Savings are also found in areas like advertising, which is usually off limits to even very aggressive cost reductions programs. One study of a multi-product line manufacturer showed 57 different brochure printers were being used. Reducing this number to 10 saved 16% of a $1.4 million expenditure and also provided savings in administrative costs since fewer invoices had to be paid and fewer supplier records maintained.
Even mundane areas such as courier services can generate profits when users are educated in "best practices". One company discovered 23% could be saved by using "Overnight by 3:00 P.M." instead of "Priority Overnight by 10:30 A.M." Many users admitted that, in most cases, the 4-1/2 hours would not matter. This same company expects to save another $11,000 per year by using faxes vs. courier service.
So how does your organization realize these savings? To begin, it’s important to view indirect spending not as fragmented, insignificant purchases charged to various department budgets, but strategicly as annual expenditures by the entire company, grouped into specific categories of goods and services. In this way, $100 per month in office supplies purchased by, the accounting department, to which little attention will be given, becomes $60,000 per year in office supplies for the entire company. This amount of annual volume will be of significant interest to office products suppliers who will be more than willing to give substantial discounts for a annual contract of this or even smaller amounts. You may also want to review the reasons given above for overlooking indirect spending as a profit generating area and see how they relate to your operation.

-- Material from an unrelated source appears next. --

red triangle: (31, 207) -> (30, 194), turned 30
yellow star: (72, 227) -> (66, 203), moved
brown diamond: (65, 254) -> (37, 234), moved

It can also be of great benefit to conduct a training program for non-purchasing personnel involved in indirect spending. In presenting such seminars, I have discovered employees, involved in considerable purchases, who were not even aware that it was important to ask for and expect discounts.
It is also important to give your indirect savings program an on-going emphasis, not a one-shot or program-of- the-month effort. There are so many ways to save money in this area, that year after year motivated and creative people will keep developing new opportunities. The first savings may come from answering the question: "Are we buying things right?", but subsequent and significant savings are also available in determining: "Are we buying the right things?". Rewarding employees for this effort brings long term benefits. But a word of caution is in order: when savings opportunities are discovered, under no circumstances should past practices, or those responsible for them, be condemned in any way. Doing so will cause everyone to focus on defending and perpetuating present procurement practices rather than seeking improvements.
The above examples are just a few of many ways to reduce cost through application of good procurement and organizational practices. By viewing your expense spending as a revenue generating opportunity, today’s enlightened management has another tool to increase profits.